Linking Alternative Login Method
Once a customer regains account access, encourage them to add a backup login method. They can add both email and phone as login options in account settings. This provides redundancy if one method becomes unavailable in the future.
Security Considerations
Account recovery processes balance customer convenience with security. Never compromise security to speed up recovery.
Red Flags Requiring Caution
Be alert to potential account takeover attempts:
- Caller cannot verify any account details beyond basic information
- Urgency to change contact information immediately
- Story involves recently acquiring the phone number or email from someone else
- Requests to bypass verification steps
- Account shows recent suspicious activity
When to Deny or Escalate
Do not proceed with account recovery if verification is insufficient. Politely explain that you cannot verify account ownership with the information provided and additional documentation is required. Escalate to the Account Security team any requests that seem suspicious or do not meet verification thresholds. It is better to delay legitimate recovery than to enable account theft.

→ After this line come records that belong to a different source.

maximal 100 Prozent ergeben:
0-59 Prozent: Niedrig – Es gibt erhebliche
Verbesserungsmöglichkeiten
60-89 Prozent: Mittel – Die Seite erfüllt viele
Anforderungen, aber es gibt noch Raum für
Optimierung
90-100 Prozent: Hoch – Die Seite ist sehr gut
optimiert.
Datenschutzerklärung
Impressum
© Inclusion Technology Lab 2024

Post-Recovery Recommendations
After helping a customer regain account access, provide these security recommendations:
- Review recent account activity for any unauthorized orders or changes
- Update password to something unique and strong
- Verify and update contact information
- Enable two-factor authentication if available
- Review saved payment methods and remove any unrecognized ones
- Check delivery addresses and remove any unknown addresses
Documentation Requirements
Document all account recovery interactions thoroughly. Record the verification methods used, any documentation provided, and the outcome. This documentation protects both the customer and Niceazda in case of future disputes about account ownership or unauthorized access claims.